The Fluent Bit 1.9 Windows installers are in:

https://docs.fluentbit.io/manual/installation/windows#installation-packages

Fluent Bit runs as a service, but its easiest to configure/debug from the command-line first using the zip distribution.

To tail one or more log files, you need an [INPUT] in fluent-bit.conf:

[INPUT]
    Name         tail
    Parser       simple
    Path         .\logs\*.log
    DB           .\logs\tail.db
    Read_from_Head  on

Note that on Windows, paths with wildcards like * must use backslash separators. The DB parameter keeps track of what data has been sent so far. You can find all the details you need on the Tail plug-in at:

https://docs.fluentbit.io/manual/pipeline/inputs/tail

My test log format looks like:

2022-10-18T05:44:41.3830613Z Hello, world
2022-10-18T05:44:42.3830613Z Next

I've defined a parser called simple in parsers.conf:

[PARSER]
    Name        simple
    Format      regex
    Regex       ^(?<time>[^ ]+) (?<message>.+)$
    Time_Key    time
    Time_Format %Y-%m-%dT%H:%M:%S.%L

If you check out parsers.conf, there are a stack of examples in there.

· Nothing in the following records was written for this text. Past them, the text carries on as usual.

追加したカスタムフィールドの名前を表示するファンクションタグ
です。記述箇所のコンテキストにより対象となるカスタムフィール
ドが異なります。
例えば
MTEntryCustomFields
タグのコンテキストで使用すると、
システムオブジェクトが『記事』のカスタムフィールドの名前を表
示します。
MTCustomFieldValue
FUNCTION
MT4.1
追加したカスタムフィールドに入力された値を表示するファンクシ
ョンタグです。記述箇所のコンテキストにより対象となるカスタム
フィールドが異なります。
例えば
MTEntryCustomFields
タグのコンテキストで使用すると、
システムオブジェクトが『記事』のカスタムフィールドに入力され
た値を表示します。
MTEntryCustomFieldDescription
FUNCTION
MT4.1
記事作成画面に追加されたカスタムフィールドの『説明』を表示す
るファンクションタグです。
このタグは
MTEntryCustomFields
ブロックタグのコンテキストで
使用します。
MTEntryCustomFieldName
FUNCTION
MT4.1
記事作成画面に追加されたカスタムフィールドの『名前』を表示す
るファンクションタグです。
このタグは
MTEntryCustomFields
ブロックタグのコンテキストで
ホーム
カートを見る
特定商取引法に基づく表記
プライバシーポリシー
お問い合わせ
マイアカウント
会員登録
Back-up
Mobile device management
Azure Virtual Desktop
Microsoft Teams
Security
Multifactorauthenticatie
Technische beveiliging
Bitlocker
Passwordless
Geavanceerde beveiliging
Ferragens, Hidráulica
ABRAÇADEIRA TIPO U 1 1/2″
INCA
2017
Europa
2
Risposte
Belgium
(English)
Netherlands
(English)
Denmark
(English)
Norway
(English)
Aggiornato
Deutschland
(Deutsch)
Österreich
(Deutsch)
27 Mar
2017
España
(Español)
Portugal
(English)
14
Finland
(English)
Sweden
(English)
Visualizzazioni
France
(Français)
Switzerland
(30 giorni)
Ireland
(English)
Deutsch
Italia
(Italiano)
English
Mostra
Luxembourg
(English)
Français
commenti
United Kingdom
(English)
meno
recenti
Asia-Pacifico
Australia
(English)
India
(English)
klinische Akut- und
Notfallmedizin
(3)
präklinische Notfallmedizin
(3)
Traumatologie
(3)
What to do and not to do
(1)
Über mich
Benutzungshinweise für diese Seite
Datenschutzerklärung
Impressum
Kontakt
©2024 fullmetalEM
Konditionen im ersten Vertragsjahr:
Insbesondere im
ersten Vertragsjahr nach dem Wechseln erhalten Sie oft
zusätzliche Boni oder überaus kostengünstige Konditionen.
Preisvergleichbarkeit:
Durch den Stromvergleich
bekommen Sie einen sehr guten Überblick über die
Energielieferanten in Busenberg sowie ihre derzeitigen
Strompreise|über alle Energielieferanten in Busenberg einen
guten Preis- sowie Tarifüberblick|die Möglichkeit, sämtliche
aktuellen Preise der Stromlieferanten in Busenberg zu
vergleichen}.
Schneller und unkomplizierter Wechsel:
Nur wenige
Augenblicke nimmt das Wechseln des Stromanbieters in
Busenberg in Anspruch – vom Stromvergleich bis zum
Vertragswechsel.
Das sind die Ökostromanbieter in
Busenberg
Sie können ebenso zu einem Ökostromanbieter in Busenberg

Any fields you extract (via regex) will flow through as properties on your log events in Seq.

Back in fluent-bit.conf, the remaining configuration is:

[FILTER]
    Name    modify
    Match   *
    Rename  message @m

[OUTPUT]
    Name             http
    Match            *
    Host             localhost
    Port             5341
    URI              /api/events/raw?clef
    header           X-Seq-ApiKey yQDwNvt1KdwM8N6SkgqR
    Format           json_lines
    Json_date_key    @t
    Json_date_format iso8601
    log_response_payload False

This is generating the CLEF format and posting newline-delimited JSON batches to Seq's ingestion endpoint.

The header arg shows how you can attach an API key to the ingestion requests, if you choose.

The only really important field in the CLEF payload is @t, but other fields are defined for messages (@m), error details (@x), and a couple more. I'm using a [FILTER] just ahead of the [OUTPUT] block to rename message (extracted using the regex) to @m.

Here's the result in Seq:

image

As more events are written they're shipped to Seq.

There's a lot of info out there showing different scenarios with Fluent Bit so hopefully most formats/setups will be described somewhere already, but if you run into any trouble please drop us a line! It'd be great to hear how you go.

Best regards, Nick

nblumhardt commented 1 year ago

Hey folks! I've now written this up in long form - we'll likely include it in the Seq docs sometime soon. The post is at: https://blog.datalust.co/tailing-a-log-file-or-folder-with-fluent-bit-and-seq/

Is there anywhere that solution falls short? Fluent Bit is a pretty flexible system that seems to have all of the bases covered.

Still interested in exploring a seqcli option down the track, either way.